The encounter, part of a “TimesTalks” series, took place at The New School on Thursday night not long before Carr died, suddenly and inexplicably. He collapsed in the newsroom at The New York Times and was rushed to a hospital where he was pronounced dead. Carr was only 58. A cause has yet to be determined.
Postscript: Feb. 15 — NYT reports that Carr “had lung cancer and died of complications from the disease, according to the results of an autopsy.” Carr had been “a survivor of Hodgkin’s lymphoma.” According to the medical examiner, he had “metastatic small cell neuroendocrine carcinoma of the lung” when he collapsed, as well as “heart disease,” which was “a contributing factor” in his death.
Eric Berman says
OK. So Snowden opted to go over to the Ruskies because our country just promotes a culture of snooping and marketing lies. Read this from today’s NY Times:
A Russian TV Insider Describes a Modern Propaganda Machine
http://www.nytimes.com/2015/02/14/world/europe/russian-tv-insider-says-putin-is-running-the-show-in-ukraine.html
“What matters in a dictatorship is control of the security services and control of propaganda,” says Peter Pomerantsev.

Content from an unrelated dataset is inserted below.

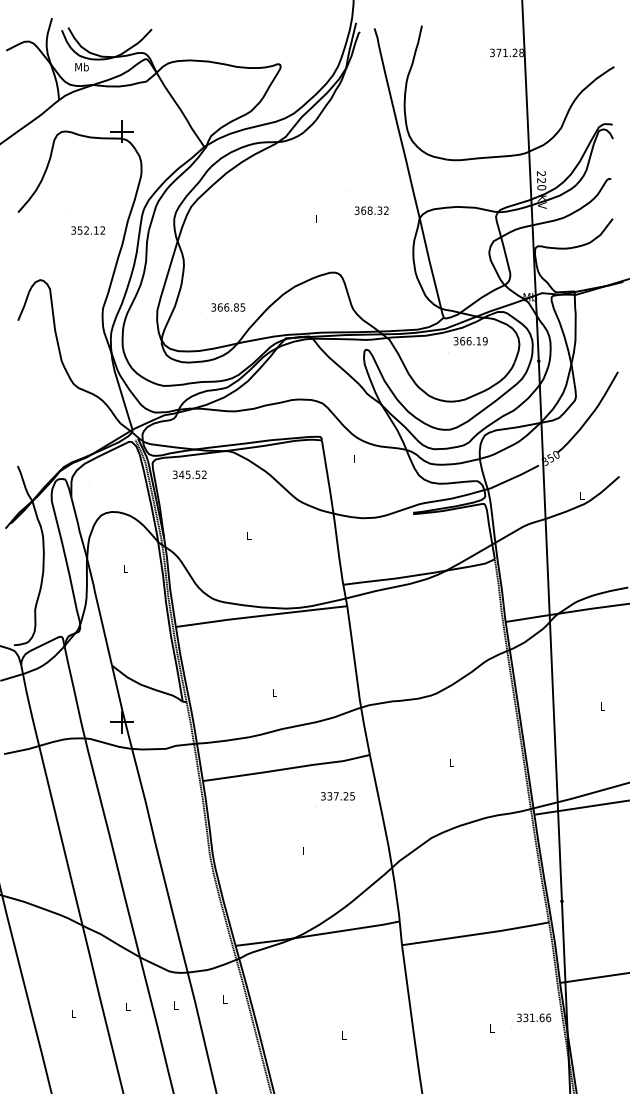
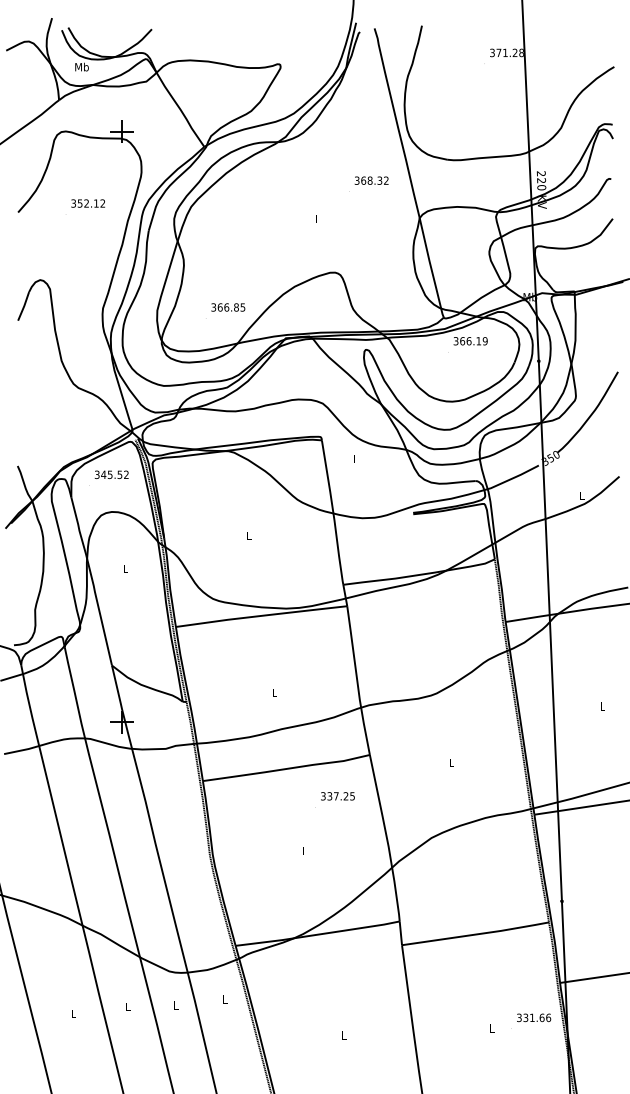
text at (371, 210) position: (371, 210) -> (371, 180)
text at (87, 230) position: (87, 230) -> (87, 203)
text at (189, 474) position: (189, 474) -> (111, 474)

“Mr. Pomerantsev’s book, ‘Nothing Is True and Everything Is Possible,’ has particular resonance, describing a world where laws change at the whim of the powerful and where television provides an ever-present, entertaining and emotionally charged distortion of reality.
“Mr. Pomerantsev’s area of study is propaganda, and he believes he saw many classic techniques at work in Moscow. He says one favorite trick was to put a credible expert next to a neo-Nazi, juxtaposing fact with fiction so as to encourage so much cynicism that viewers believed very little. Another was to give credence to conspiracy theories — by definition difficult to rebut because their proponents are immune to reasoned debate.
“’What they are basically trying to undermine is the idea of a reality-based conversation,’ Mr. Pomerantsev said, ‘and to use the idea of a plurality of truths to feed disinformation, which in the end looks to trash the information space.’
“’It’s not so much an information war, but a war on information,’ he said.
What a self-promoting jerk Snowden is. Ain’t no hidin’ place down here!
Jan Herman says
Sorry, Eric, you are misinformed. Watch the video. Snowden did not “opt to go over to the Ruskies.” He got stuck there because the US pulled his passport and he couldn’t leave.
william osborne says
I noticed that this NYT interview challenges the Obama administration more strongly than the Democracy Now! interview of John Kiriakou who Obama put in prison.